CanAlaska Uranium (CVV-V) Mr. Dasler, president and chief executive officer, says that going forward, Canalaska expects to focus on the West MacArthur uranium prospect and the West Athabasca kimberlite project in northwestern Saskatchewan. By "going forward" Mr. Dasler must be referring to the calendar, as the company's kimberlite hunt has been going nowhere since fall, when its former co-venturer, De Beers Canada, quit the project in what was a major reverse. Canalaska's stock surged to $1.55 from 45 cents in spring after De Beers agreed to spend up to $20.4-million in the project over a seven-year period. It returned to its customary perch in September, after De Beers's first drill program came up empty and was aborted early. De Beers said it was walking away just before Christmas, snuffing out the slight semblance of a rally.
Mr. Dasler insists that West Athabasca "merits exploration for diamonds" and he says that Canalaska would concentrate on evaluating several of the more interesting magnetic anomalies remaining to be drilled. (De Beers had tested just seven of the 85 targets when it quit.) De Beers revealed that the seven anomalies it tested were caused, not by kimberlites poking through sedimentary rock as hoped, but by magnetic material within organic overburden. Mr. Dasler now says that the positive and negative magnetic responses evident in recently obtained data "would not be caused by similar organic material." De Beers apparently did not share his belief, or at least not his enthusiasm, and in fact, Mr. Dasler's faith appears to waver when it comes to cutting cheques. He says that he expects "there will be parties that will wish to help us test the remaining targets."

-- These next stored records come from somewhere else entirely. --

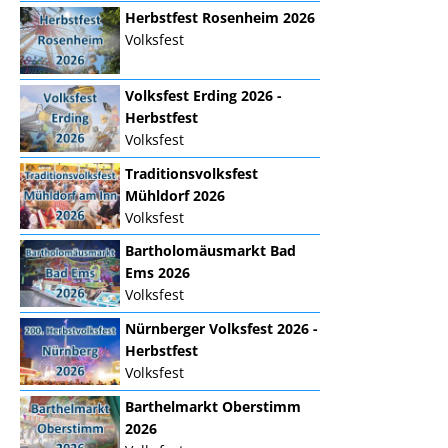
Herbstfest Rosenheim 2026
Volksfest
Volksfest Erding 2026 -
Herbstfest
Volksfest
Traditionsvolksfest
Mühldorf 2026
Volksfest
Bartholomäusmarkt Bad
Ems 2026
Volksfest
Nürnberger Volksfest 2026 -
Herbstfest
Volksfest
Barthelmarkt Oberstimm
2026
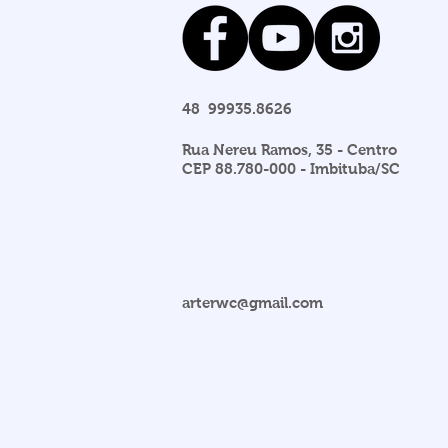
48 99935.8626
Rua Nereu Ramos, 35 - Centro
CEP 88.780-000 - Imbituba/SC
arterwc@gmail.com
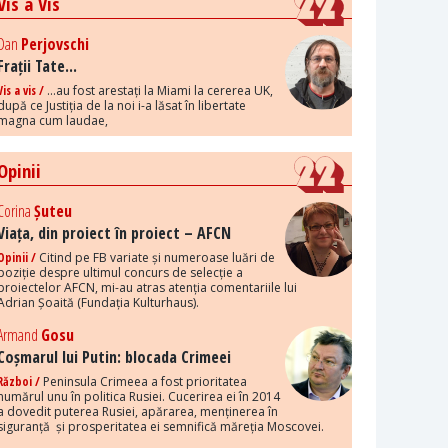
Vis a Vis
Dan
Perjovschi
Frații Tate...
Vis a vis /
...au fost arestați la Miami la cererea UK,
după ce Justiția de la noi i-a lăsat în libertate
magna cum laudae,
Opinii
Corina
Șuteu
Viața, din proiect în proiect – AFCN
Opinii /
Citind pe FB variate și numeroase luări de
poziție despre ultimul concurs de selecție a
proiectelor AFCN, mi-au atras atenția comentariile lui
Adrian Șoaită (Fundația Kulturhaus).
Armand
Gosu
Coșmarul lui Putin: blocada Crimeei
Război /
Peninsula Crimeea a fost prioritatea
numărul unu în politica Rusiei. Cucerirea ei în 2014
a dovedit puterea Rusiei, apărarea, menținerea în
siguranță și prosperitatea ei semnifică măreția Moscovei.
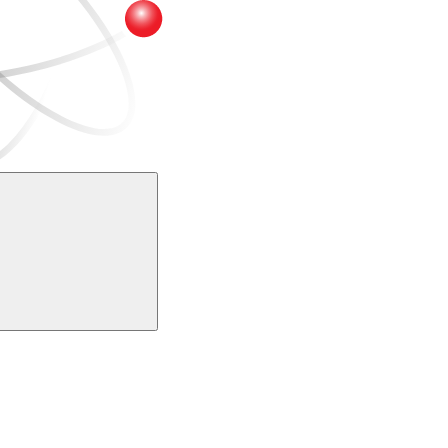
Buscar
k
Link para o Youtube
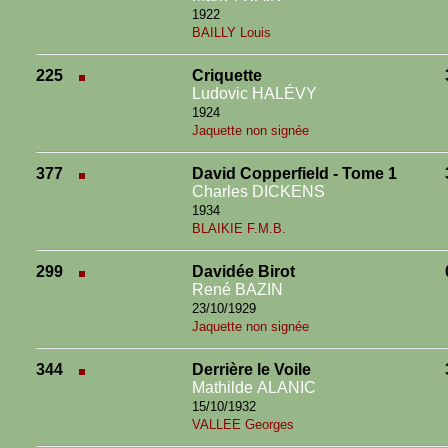
1922
BAILLY Louis
225
Criquette
Ludovic HALÉVY
1924
Jaquette non signée
377
David Copperfield - Tome 1
Charles DICKENS
1934
BLAIKIE F.M.B.
299
Davidée Birot
René BAZIN
23/10/1929
Jaquette non signée
344
Derrière le Voile
Mathilde ALANIC
15/10/1932
VALLEE Georges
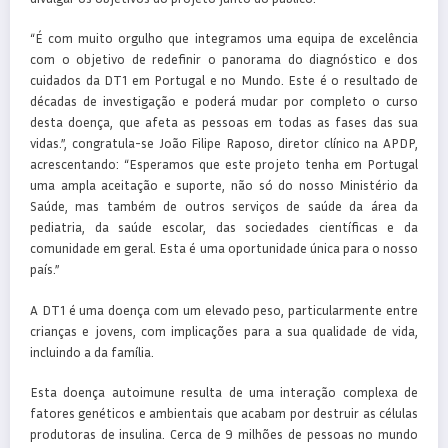
“É com muito orgulho que integramos uma equipa de excelência
com o objetivo de redefinir o panorama do diagnóstico e dos
cuidados da DT1 em Portugal e no Mundo. Este é o resultado de
décadas de investigação e poderá mudar por completo o curso
desta doença, que afeta as pessoas em todas as fases das sua
vidas.”, congratula-se João Filipe Raposo, diretor clínico na APDP,
acrescentando: “Esperamos que este projeto tenha em Portugal
uma ampla aceitação e suporte, não só do nosso Ministério da
Saúde, mas também de outros serviços de saúde da área da
pediatria, da saúde escolar, das sociedades científicas e da
comunidade em geral. Esta é uma oportunidade única para o nosso
país.”
A DT1 é uma doença com um elevado peso, particularmente entre
crianças e jovens, com implicações para a sua qualidade de vida,
incluindo a da família.
Esta doença autoimune resulta de uma interação complexa de
fatores genéticos e ambientais que acabam por destruir as células
produtoras de insulina. Cerca de 9 milhões de pessoas no mundo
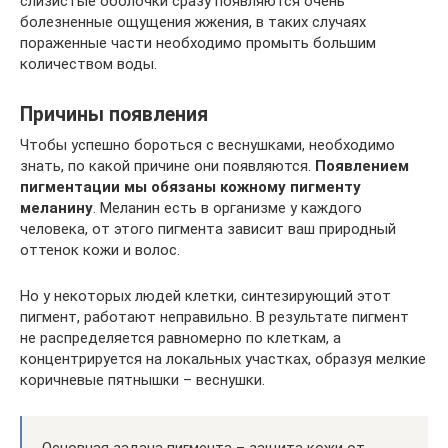
слизистые оболочки сразу появляются очень
болезненные ощущения жжения, в таких случаях
пораженные части необходимо промыть большим
количеством воды.
Причины появления
Чтобы успешно бороться с веснушками, необходимо
знать, по какой причине они появляются.
Появлением
пигментации мы обязаны кожному пигменту
меланину
. Меланин есть в организме у каждого
человека, от этого пигмента зависит ваш природный
оттенок кожи и волос.
Но у некоторых людей клетки, синтезирующий этот
пигмент, работают неправильно. В результате пигмент
не распределяется равномерно по клеткам, а
концентрируется на локальных участках, образуя мелкие
коричневые пятнышки – веснушки.
Основная задача пигмента – защита кожи от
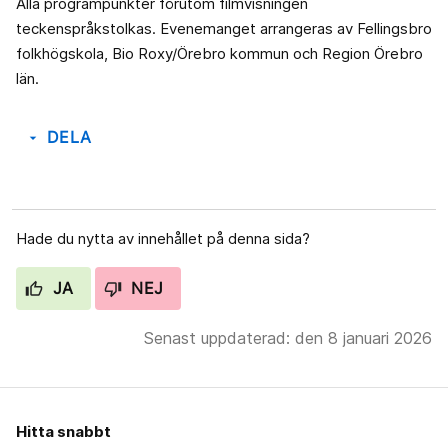
Alla programpunkter förutom filmvisningen
teckenspråkstolkas. Evenemanget arrangeras av Fellingsbro
folkhögskola, Bio Roxy/Örebro kommun och Region Örebro
län.
DELA
arrow_drop_down
Hade du nytta av innehållet på denna sida?
JA
NEJ
Senast uppdaterad: den 8 januari 2026
Hitta snabbt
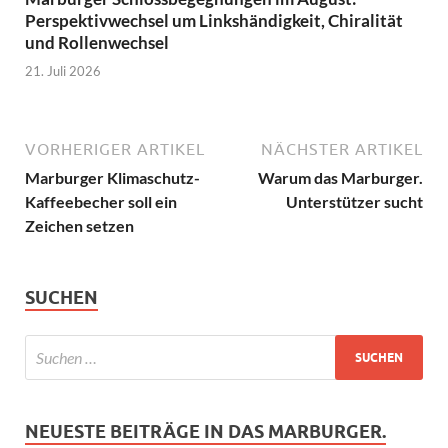
Perspektivwechsel um Linkshändigkeit, Chiralität
und Rollenwechsel
21. Juli 2026
VORHERIGER ARTIKEL
NÄCHSTER ARTIKEL
Marburger Klimaschutz-
Warum das Marburger.
Kaffeebecher soll ein
Unterstützer sucht
Zeichen setzen
SUCHEN
NEUESTE BEITRÄGE IN DAS MARBURGER.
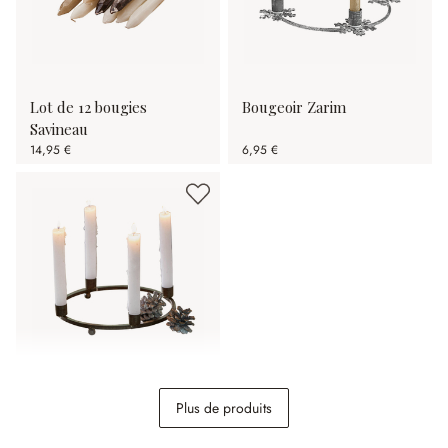
Lot de 12 bougies
Bougeoir Zarim
Savineau
14,95 €
6,95 €
Couronne à bougies
Plus de produits
Nazeera
9,95 €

Mr. Dasler also has diamond claims farther west, in northeastern Alberta. He says that Canalaska is "currently marketing" that property to third parties, helped by the fact that the company covered about 40 per cent of the property with a close-spaced magnetic survey. That will probably be the fate of the West Athabasca project as well, assuming Mr. Dasler can indeed round up some explorer willing to pick up where De Beers left off. There will be plenty of data to review at West Athabasca, as De Beers recently dropped off all its material and Canalaska is currently poring over the information pertaining to its priority targets.